◆ **Prompt**: Give back exactly the stretch of data below from the line holding "10: (406, 227, 0.33)" through the line holding "25: (343, 102, 0.36)", both ends included, and leave the remaining lines out.

- Opening Delimiter -

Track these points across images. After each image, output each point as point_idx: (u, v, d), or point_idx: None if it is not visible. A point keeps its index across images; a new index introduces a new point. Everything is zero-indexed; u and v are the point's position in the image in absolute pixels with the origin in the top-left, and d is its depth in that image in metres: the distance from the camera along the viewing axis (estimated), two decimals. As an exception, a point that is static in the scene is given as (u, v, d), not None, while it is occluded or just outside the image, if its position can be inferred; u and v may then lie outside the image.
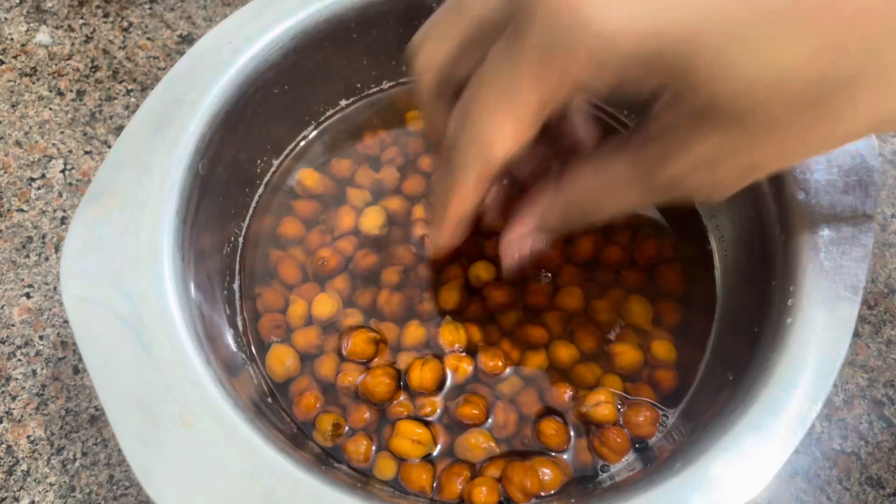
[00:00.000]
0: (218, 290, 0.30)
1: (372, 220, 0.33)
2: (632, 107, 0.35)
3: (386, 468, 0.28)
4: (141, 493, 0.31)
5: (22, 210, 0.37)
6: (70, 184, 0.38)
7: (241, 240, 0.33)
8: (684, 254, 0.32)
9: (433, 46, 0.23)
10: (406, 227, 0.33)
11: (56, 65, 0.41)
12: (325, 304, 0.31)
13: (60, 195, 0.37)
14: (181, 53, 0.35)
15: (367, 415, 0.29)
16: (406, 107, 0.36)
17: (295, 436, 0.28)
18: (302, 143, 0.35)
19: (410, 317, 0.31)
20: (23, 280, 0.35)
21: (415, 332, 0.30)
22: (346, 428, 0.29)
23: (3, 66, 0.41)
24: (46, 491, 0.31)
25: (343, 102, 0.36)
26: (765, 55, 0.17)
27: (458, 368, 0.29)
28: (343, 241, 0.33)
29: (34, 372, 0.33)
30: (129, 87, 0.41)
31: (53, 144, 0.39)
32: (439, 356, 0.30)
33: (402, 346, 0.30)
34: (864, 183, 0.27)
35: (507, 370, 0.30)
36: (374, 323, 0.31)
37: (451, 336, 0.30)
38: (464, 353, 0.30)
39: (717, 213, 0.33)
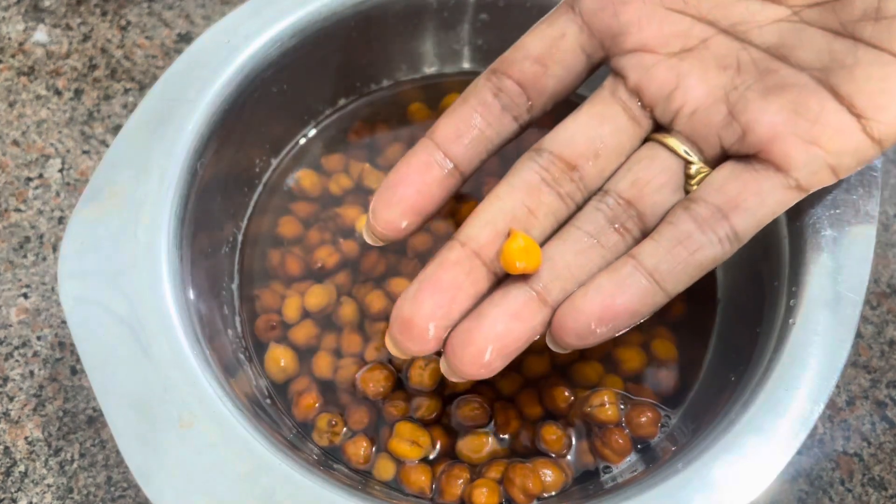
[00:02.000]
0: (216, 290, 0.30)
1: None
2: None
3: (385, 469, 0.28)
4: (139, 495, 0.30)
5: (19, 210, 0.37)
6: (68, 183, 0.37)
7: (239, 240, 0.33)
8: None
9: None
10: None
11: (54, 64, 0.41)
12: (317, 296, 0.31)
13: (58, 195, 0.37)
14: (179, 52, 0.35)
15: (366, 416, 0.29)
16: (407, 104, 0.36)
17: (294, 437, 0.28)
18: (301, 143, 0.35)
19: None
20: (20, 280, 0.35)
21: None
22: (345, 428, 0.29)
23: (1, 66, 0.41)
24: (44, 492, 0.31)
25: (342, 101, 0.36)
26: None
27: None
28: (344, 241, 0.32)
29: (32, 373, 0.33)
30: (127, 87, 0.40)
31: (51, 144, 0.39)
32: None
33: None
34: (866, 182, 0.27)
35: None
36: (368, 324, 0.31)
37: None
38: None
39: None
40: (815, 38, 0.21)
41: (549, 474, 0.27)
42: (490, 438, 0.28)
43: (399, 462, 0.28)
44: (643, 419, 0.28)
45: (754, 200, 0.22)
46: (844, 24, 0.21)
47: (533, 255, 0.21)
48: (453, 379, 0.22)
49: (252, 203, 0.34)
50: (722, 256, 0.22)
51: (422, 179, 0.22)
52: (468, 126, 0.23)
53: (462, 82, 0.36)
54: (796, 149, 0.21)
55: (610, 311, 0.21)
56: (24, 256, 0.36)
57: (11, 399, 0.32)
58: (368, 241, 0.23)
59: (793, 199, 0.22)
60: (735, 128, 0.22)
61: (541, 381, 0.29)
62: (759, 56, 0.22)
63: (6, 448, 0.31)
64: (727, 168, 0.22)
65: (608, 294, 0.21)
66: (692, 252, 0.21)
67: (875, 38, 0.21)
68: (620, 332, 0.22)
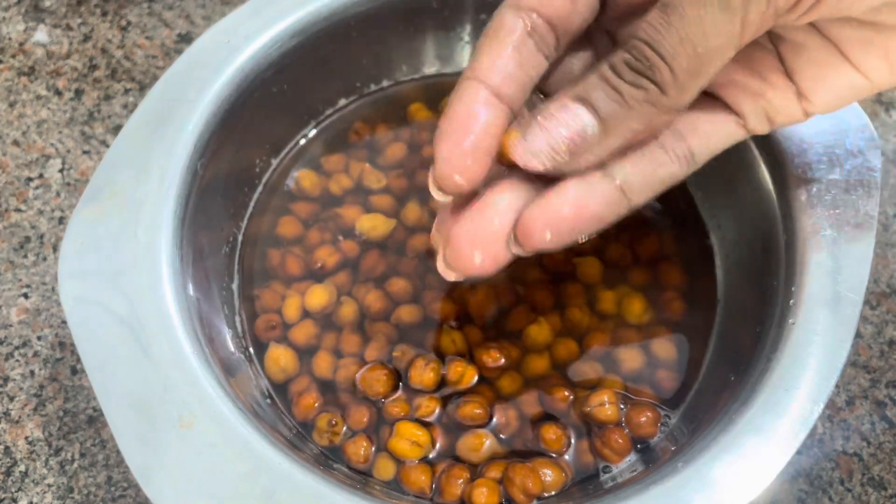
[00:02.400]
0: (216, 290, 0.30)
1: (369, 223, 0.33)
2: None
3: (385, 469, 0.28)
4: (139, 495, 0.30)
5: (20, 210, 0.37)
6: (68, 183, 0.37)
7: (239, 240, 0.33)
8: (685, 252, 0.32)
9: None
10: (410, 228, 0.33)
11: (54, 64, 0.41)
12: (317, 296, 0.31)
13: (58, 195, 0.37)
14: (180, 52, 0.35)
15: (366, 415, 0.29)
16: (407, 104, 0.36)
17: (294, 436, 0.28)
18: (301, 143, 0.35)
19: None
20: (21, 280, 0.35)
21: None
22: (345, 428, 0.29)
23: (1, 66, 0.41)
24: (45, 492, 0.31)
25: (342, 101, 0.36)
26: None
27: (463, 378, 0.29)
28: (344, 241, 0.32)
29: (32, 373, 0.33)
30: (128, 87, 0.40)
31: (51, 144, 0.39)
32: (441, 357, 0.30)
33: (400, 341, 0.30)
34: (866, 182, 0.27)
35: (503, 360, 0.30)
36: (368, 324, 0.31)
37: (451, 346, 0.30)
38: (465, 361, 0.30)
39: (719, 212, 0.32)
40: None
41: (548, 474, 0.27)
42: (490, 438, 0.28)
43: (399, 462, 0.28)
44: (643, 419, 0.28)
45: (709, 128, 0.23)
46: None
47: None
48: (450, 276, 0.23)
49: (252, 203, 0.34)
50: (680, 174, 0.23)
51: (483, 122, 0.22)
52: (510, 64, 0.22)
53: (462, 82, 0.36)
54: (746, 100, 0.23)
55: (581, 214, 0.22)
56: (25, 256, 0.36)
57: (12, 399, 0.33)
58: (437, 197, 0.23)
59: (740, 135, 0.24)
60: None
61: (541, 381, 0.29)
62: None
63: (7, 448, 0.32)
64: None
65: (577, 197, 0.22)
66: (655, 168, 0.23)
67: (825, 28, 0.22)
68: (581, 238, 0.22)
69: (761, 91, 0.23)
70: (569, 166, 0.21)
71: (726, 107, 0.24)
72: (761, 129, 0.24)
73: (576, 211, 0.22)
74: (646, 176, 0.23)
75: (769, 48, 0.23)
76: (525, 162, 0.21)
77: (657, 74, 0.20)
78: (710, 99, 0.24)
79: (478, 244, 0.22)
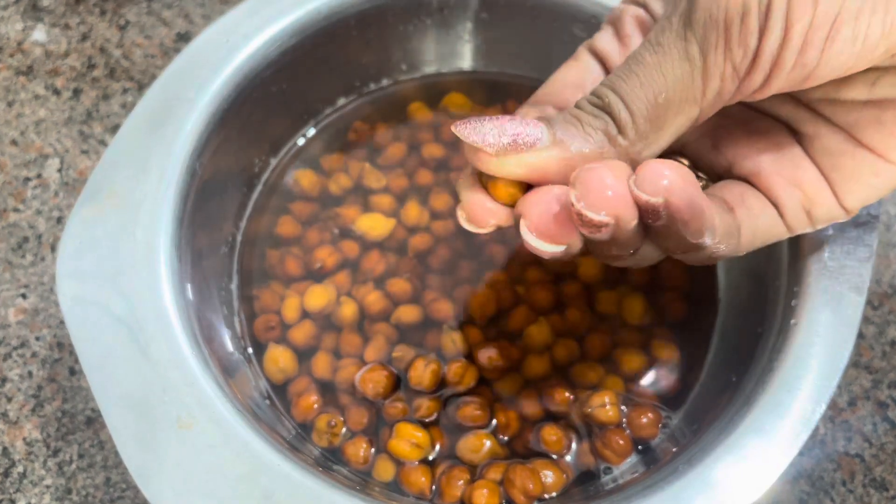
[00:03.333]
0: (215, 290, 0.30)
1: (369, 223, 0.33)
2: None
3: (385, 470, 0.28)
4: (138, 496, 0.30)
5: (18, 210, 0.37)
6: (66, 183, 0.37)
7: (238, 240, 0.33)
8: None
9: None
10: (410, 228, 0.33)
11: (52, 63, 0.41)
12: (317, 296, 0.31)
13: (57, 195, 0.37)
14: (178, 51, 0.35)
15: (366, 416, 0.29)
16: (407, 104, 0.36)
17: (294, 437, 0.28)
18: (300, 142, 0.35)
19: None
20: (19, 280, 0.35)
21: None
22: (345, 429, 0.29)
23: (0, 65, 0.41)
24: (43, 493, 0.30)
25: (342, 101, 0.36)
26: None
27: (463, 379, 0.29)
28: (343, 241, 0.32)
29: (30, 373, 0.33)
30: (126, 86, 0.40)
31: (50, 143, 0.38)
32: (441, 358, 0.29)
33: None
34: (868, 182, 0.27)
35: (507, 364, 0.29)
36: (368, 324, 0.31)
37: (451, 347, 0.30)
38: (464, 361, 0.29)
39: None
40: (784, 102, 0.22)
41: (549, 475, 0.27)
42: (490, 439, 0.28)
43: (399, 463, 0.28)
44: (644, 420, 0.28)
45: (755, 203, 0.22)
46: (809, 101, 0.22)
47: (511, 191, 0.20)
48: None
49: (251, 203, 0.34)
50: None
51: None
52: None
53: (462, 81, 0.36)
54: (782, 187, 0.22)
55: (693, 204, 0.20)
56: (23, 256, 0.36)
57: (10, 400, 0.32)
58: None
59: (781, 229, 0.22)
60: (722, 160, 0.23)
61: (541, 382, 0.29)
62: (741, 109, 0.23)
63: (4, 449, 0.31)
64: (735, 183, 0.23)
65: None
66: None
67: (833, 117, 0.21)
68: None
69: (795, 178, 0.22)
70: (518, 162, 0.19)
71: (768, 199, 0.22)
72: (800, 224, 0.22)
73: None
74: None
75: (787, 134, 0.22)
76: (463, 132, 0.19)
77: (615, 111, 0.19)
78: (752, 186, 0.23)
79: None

- Closing Delimiter -

◆ **Finished task**:
10: (406, 227, 0.33)
11: (56, 65, 0.41)
12: (325, 304, 0.31)
13: (60, 195, 0.37)
14: (181, 53, 0.35)
15: (367, 415, 0.29)
16: (406, 107, 0.36)
17: (295, 436, 0.28)
18: (302, 143, 0.35)
19: (410, 317, 0.31)
20: (23, 280, 0.35)
21: (415, 332, 0.30)
22: (346, 428, 0.29)
23: (3, 66, 0.41)
24: (46, 491, 0.31)
25: (343, 102, 0.36)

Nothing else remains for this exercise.